As Eric identified, latest Stanford analysis helps this broader level: Efficiency gaps between a naked mannequin and a well-designed harness now typically matter greater than which underlying mannequin you’re utilizing. The benchmark that used to dominate shopping for choices, which mannequin scores highest, has been displaced by a more durable query about which harness matches the duty.

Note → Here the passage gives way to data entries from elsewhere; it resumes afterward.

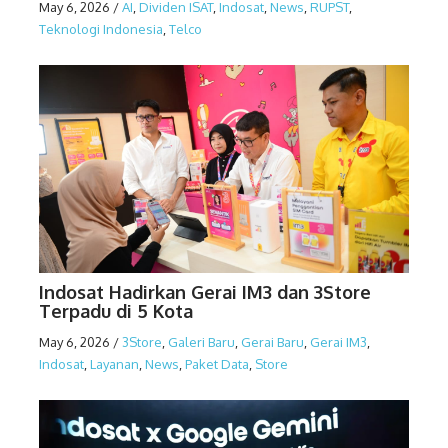
May 6, 2026
/
AI
,
Dividen ISAT
,
Indosat
,
News
,
RUPST
,
Teknologi Indonesia
,
Telco
Indosat Hadirkan Gerai IM3 dan 3Store
Terpadu di 5 Kota
May 6, 2026
/
3Store
,
Galeri Baru
,
Gerai Baru
,
Gerai IM3
,
Indosat
,
Layanan
,
News
,
Paket Data
,
Store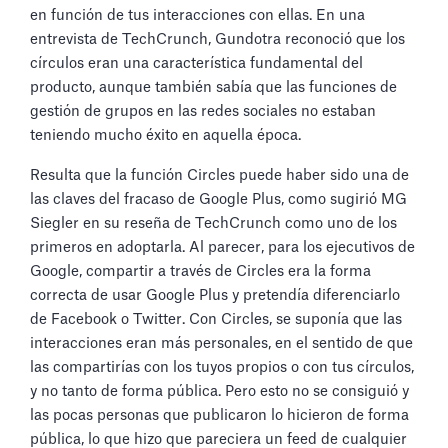
en función de tus interacciones con ellas. En una
entrevista de TechCrunch, Gundotra reconoció que los
círculos eran una característica fundamental del
producto, aunque también sabía que las funciones de
gestión de grupos en las redes sociales no estaban
teniendo mucho éxito en aquella época.
Resulta que la función Circles puede haber sido una de
las claves del fracaso de Google Plus, como sugirió MG
Siegler en su reseña de TechCrunch como uno de los
primeros en adoptarla. Al parecer, para los ejecutivos de
Google, compartir a través de Circles era la forma
correcta de usar Google Plus y pretendía diferenciarlo
de Facebook o Twitter. Con Circles, se suponía que las
interacciones eran más personales, en el sentido de que
las compartirías con los tuyos propios o con tus círculos,
y no tanto de forma pública. Pero esto no se consiguió y
las pocas personas que publicaron lo hicieron de forma
pública, lo que hizo que pareciera un feed de cualquier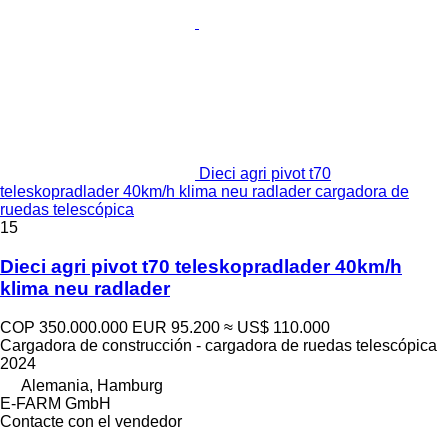
Dieci agri pivot t70
teleskopradlader 40km/h klima neu radlader cargadora de
ruedas telescópica
15
Dieci agri pivot t70 teleskopradlader 40km/h
klima neu radlader
COP 350.000.000
EUR 95.200
≈ US$ 110.000
Cargadora de construcción - cargadora de ruedas telescópica
2024
Alemania, Hamburg
E-FARM GmbH
Contacte con el vendedor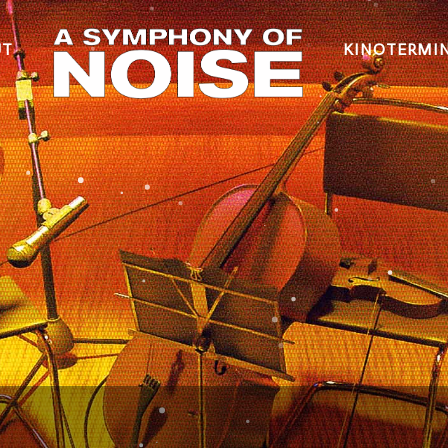
UT
KINOTERMI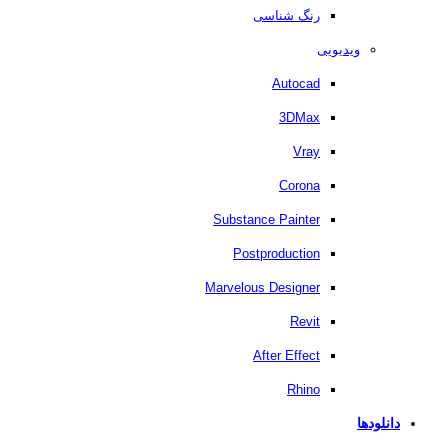
رنگ شناسی
ویدیویی
Autocad
3DMax
Vray
Corona
Substance Painter
Postproduction
Marvelous Designer
Revit
After Effect
Rhino
دانلودها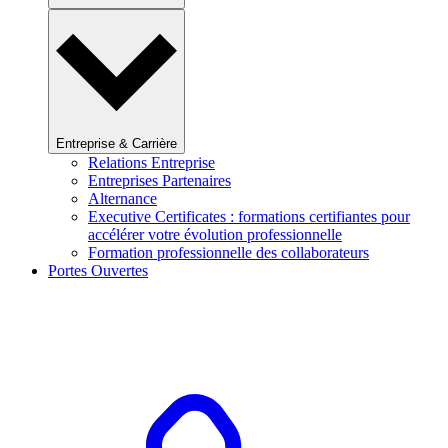
Entreprise & Carrière
Relations Entreprise
Entreprises Partenaires
Alternance
Executive Certificates : formations certifiantes pour
accélérer votre évolution professionnelle
Formation professionnelle des collaborateurs
Portes Ouvertes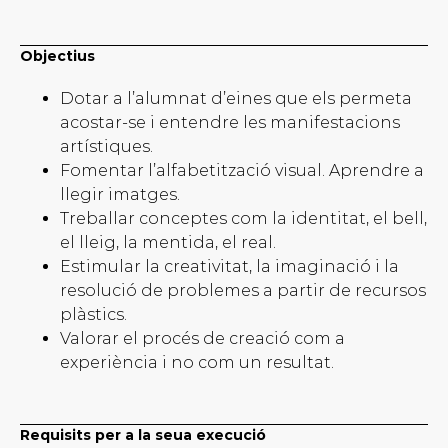
Objectius
Dotar a l’alumnat d’eines que els permeta
acostar-se i entendre les manifestacions
artístiques.
Fomentar l’alfabetització visual. Aprendre a
llegir imatges.
Treballar conceptes com la identitat, el bell,
el lleig, la mentida, el real.
Estimular la creativitat, la imaginació i la
resolució de problemes a partir de recursos
plàstics.
Valorar el procés de creació com a
experiència i no com un resultat.
Requisits per a la seua execució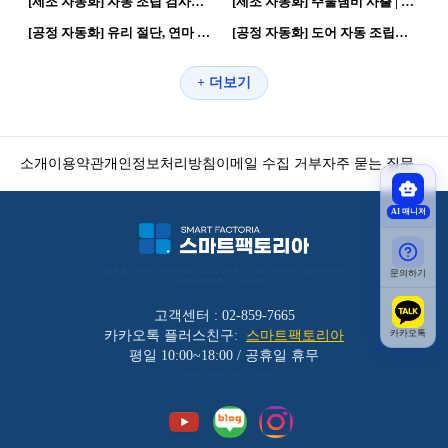
[제조 자동화] 자동 조립 검사설비 | 자동화 공정 · 로봇활용
[제조 자동화] 주물냄비 사출 | 로봇활용 · 제조로봇
45
0
70
0
[공정 자동화] 유리 절단, 연마 라인 | 자동화 공정 · 제조혁신
[공정 자동화] 도어 자동 조립장치 | 제조혁신 · 자동화 공정
+ 더보기
소개
이용약관
개인정보처리방침
이메일 수집 거부
자주 묻는 질문
AI 매니저
서울특별시 금천구 가산디지털1로 212 501호 (가산동, 코오롱디지털타워애스턴) 
문의하기
사업자등록번호 : 119-86-30025
고객센터 : 02-859-7665
카카오톡
카카오톡 플러스친구:
스마트팩토리아
평일 10:00~18:00 / 공휴일 휴무
(주)바리코리아 | 대표 : 이장균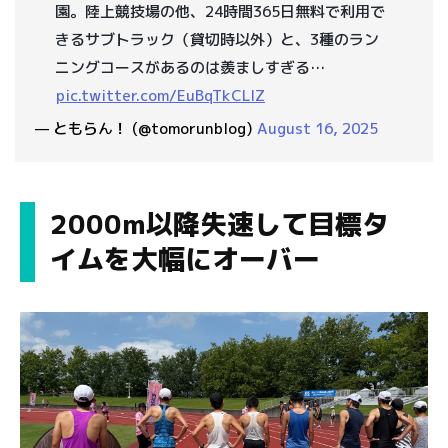
園。陸上競技場の他、24時間365日無料で利用で
きるサブトラック（貸切時以外）と、3種のラン
ニングコースがあるのは羨ましすぎる…
pic.twitter.com/EuBqTkCLlZ
— ともらん！ (@tomorunblog)
August 16, 2025
2000m以降失速して目標タ
イムを大幅にオーバー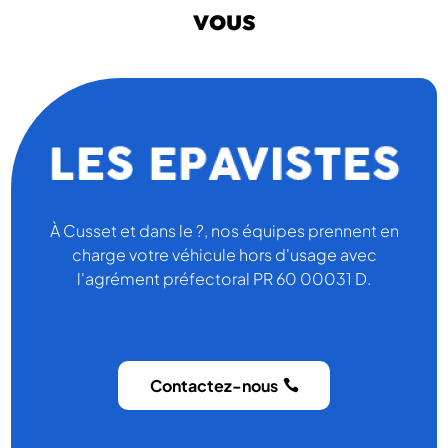
vous
À Cusset et dans le ?, nos équipes prennent en
charge votre véhicule hors d'usage avec
l'agrément préfectoral PR 60 00031 D.
Contactez-nous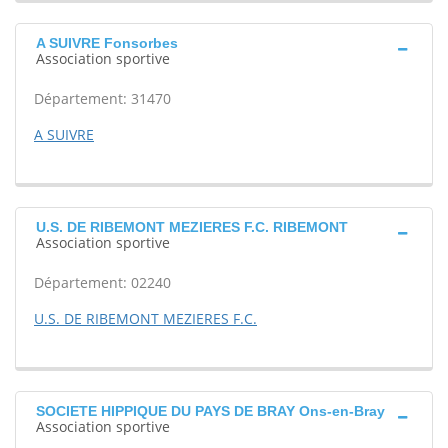
A SUIVRE Fonsorbes
Association sportive
Département: 31470
A SUIVRE
U.S. DE RIBEMONT MEZIERES F.C. RIBEMONT
Association sportive
Département: 02240
U.S. DE RIBEMONT MEZIERES F.C.
SOCIETE HIPPIQUE DU PAYS DE BRAY Ons-en-Bray
Association sportive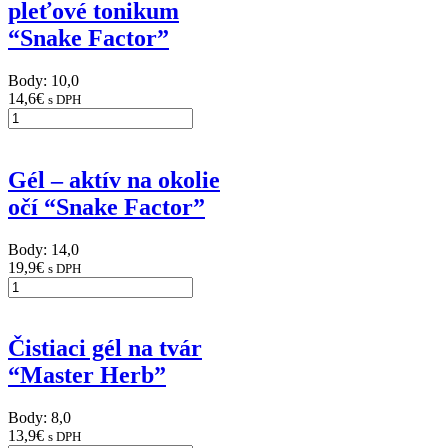
pleťové tonikum
“Snake Factor”
Body: 10,0
14,6
€
s DPH
Gél – aktív na okolie
očí “Snake Factor”
Body: 14,0
19,9
€
s DPH
Čistiaci gél na tvár
“Master Herb”
Body: 8,0
13,9
€
s DPH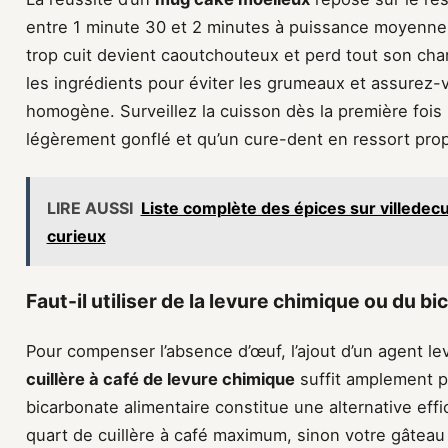
entre 1 minute 30 et 2 minutes à puissance moyenn
trop cuit devient caoutchouteux et perd tout son c
les ingrédients pour éviter les grumeaux et assurez-v
homogène. Surveillez la cuisson dès la première fois :
légèrement gonflé et qu’un cure-dent en ressort prop
LIRE AUSSI
Liste complète des épices sur villedec
curieux
Faut-il utiliser de la levure chimique ou du b
Pour compenser l’absence d’œuf, l’ajout d’un agent l
cuillère à café de levure chimique
suffit amplement p
bicarbonate alimentaire constitue une alternative eff
quart de cuillère à café maximum, sinon votre gâteau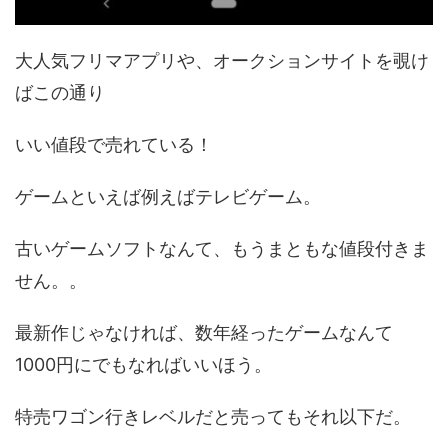
大人気フリマアプリや、オークションサイトを覗け
ばこの通り
いい値段で売れている！
ゲームといえば例えばテレビゲーム。
古いゲームソフトなんて、もうまともな値段付きま
せん。。
最新作じゃなければ、数年経ったゲームなんて
1000円にでもなればいいほう。
特売ワゴン行きレベルだと売ってもそれ以下だ。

John closed with a demo of his private agent shifting from an Obsidian pocket book into Wikipedia and again, carrying context throughout environments. He used it for example an idea he referred to as the “open agent protocol,” his time period for a not-yet-existing customary the place an agent receives environment-specific expertise because it strikes between contexts. The protocol doesn’t exist but, however the demo made the course clear.
What’s subsequent
Be part of us and a rotating lineup of knowledgeable company for weekly dwell software demos and deeper dives into the matters that matter in AI. We’re taking subsequent week off for Memorial Day within the US, however we’ll be again on June 1 with host Andreas Welsch and company Maya Mikhailov and Doug Shannon to chop by means of one other week of AI headlines and separate what really drives enterprise worth from what seems good in a demo however goes nowhere in manufacturing. Our first few episodes are free and open to all in the event you’d wish to attend dwell—register right here.
We’ll proceed to share full episodes and publish our takeaways right here on Radar every Friday. You may as well watch or hear on YouTube, Spotify, Apple, or wherever you get your podcasts.